Ele gosta de remar no lago de Brasília. Numa noite se deixa levar por recordações, adormece, e o bote vai parar na margem proibida. O tranco é uma das interdições que enfrenta o protagonista de “A Noite da Espera”. Nesse novo romance de Milton Hatoum, o pano de fundo é a escalada repressiva da ditadura no Brasil a partir do final dos anos 1960.
Martim, um estudante, encara a separação dos pais, a mudança de cidade e a convulsão social. Encontra amigos, militantes, gente rica e o pessoal pobre da periferia brasiliense. Atordoado com a distância enigmática da mãe e com a áspera presença do pai, ele busca construir o seu caminho. Descobre livros, teatro, cinema, sexo. Atônito, vê o avanço tenebroso do regime militar, que estraçalha as experiências culturais, impondo medo e tortura.
Martim, dez anos depois, está em Paris. É lá que ele reúne sua papelada, fotos, cartas, diários, anotações em guardanapos _”palavras ébrias num tempo salteado”. O livro pula de Brasília para Paris e vai e volta. Alguns textos são curtos, outros mais longos, num ritmo que não cede à crueza do cotidiano. A angústia do protagonista com a sua vida pessoal e com a do país cresce com os obstáculos que vão surgindo.
Martim vai amadurecendo, ficando independente. Aproxima-se um grupo de teatro que trabalha na encenação de “Prometeu” (logo essa peça!). O brutal fechamento político traz a censura e tenta sufocar a criação coletiva. A repressão feroz invade a universidade e o protagonista sente as dores da vida sob a ditadura.
“Num dos cadernos de 1971 há poucas frases, poemas em farrapos, inacabados: a escrita refém da depressão que me paralisou”.
Hatoum já disse que começou a escrever o livro (o primeiro da trilogia “O Lugar Mais Sombrio”) anos atrás, muito anos antes do golpe atual, que destrói o país e abre as portas para um retrocesso inaudito. No entanto, seu texto não poderia ser mais contemporâneo. Nele, reflexões e tensões de hoje ecoam sobre o passado tenebroso onde navegam Martim, seus companheiros e sua família.
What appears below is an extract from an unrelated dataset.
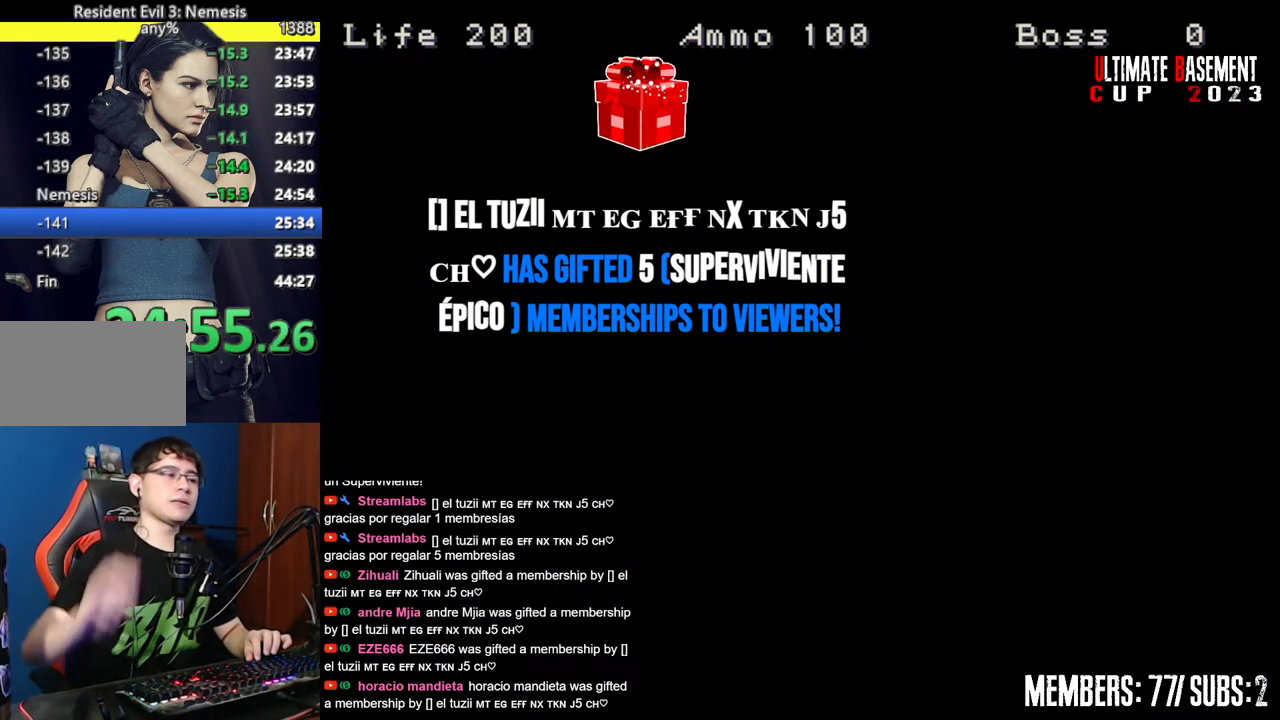
{"keys": ["space"], "events": [[150, "space", "down"], [300, "space", "up"], [484, "space", "down"]]}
Como no golpe militar, hoje a angústia e a depressão paralisam uma boa da sociedade, que, apesar de tudo, resiste _como no mito grego da peça.
Nascido em Manaus em 1952, Hatoum (“Dois Irmãos”), se mudou para a capital federal em 1967. Em “A Noite da Espera” (Companhia das Letras, 237 páginas), seu personagem perambula pela recém-nascida capital federal e nos mostra uma cidade marcada pela segregação social e pela pobreza gerada na sua periferia. De longe, observa conchavos, negociatas, fugas forçadas e a engrenagem da especulação imobiliária. O contexto é de um país dividido, estraçalhado, deprimido, um redemoinho que deixa cicatrizes no jovem personagem.
Anos mais tarde, em Paris, o protagonista escreve:
“Cidade gelada, nem sempre silenciosa: algazarra de turistas na travessia de uma ponte sobre o Sena. Somos do mesmo país, andamos para margens opostas. Essas gargalhadas e vozes são verdadeiras?”
Precisa dizer mais? Eu peguei o livro para ler no sábado e terminei no domingo. Não consegui parar. Foi uma leitura voraz. Vá ler!